Text for analysis:
In view of general elections in March – ironically the 15th of March called Ides of March by Romans is a historic day, when Julius Caesar was assassinated, – Rutte has increasing difficulty to convince his compatriots that Russian are more dangerous than #jihadi invading Europe with the migrant flows. Especially, when Dutch see success projects as Hermitage Amsterdam, where part of the masterpieces collection from St-Petersburg is exposed on permanent basis, seeing that the parallels with Islamists don’t impress.
The compromise with ‘caveats’ for EU candidacy status for Ukraine, and free-trade deal were hinted as possible by a number of the EU diplomats. Rutte himself is visibly full of determination to ‘iron folds out’ at the Summit, brining back a deal that will be satisfactory enough to pass in the Parliament’s both chambers before the elections.
In a way a symbolical compromise offered to Dutch people by the EU will be in a line with its usual method of coping with the ‘vox populi’ they undertook with the EU Constitution, modifying it into Lisbon Treaty, or bluntly offering Irish people to vote once again when the Eurocrats didn’t like the outcome of referendum. ‘You only live twice’ in the EU:)
However, the final ‘verdict of today’s compromise on Ukraine Rutte hopes to achieve will be announced by the Dutch ballots on the 15th of March, when Rutte will get the genuine assessment of his work, including the response to Dutch ‘NO’ referendum on Ukraine.

Source data:
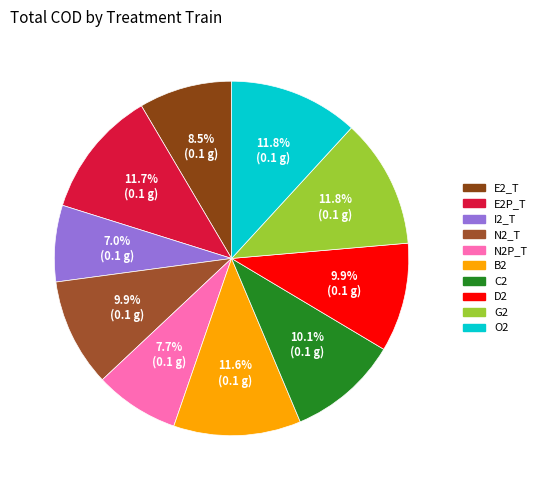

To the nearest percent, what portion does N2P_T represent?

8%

What the task asks: Quote the piece on Rutte and the Ukraine deal from "The compromise with" to "before the elections.".

Written response:
The compromise with ‘caveats’ for EU candidacy status for Ukraine, and free-trade deal were hinted as possible by a number of the EU diplomats. Rutte himself is visibly full of determination to ‘iron folds out’ at the Summit, brining back a deal that will be satisfactory enough to pass in the Parliament’s both chambers before the elections.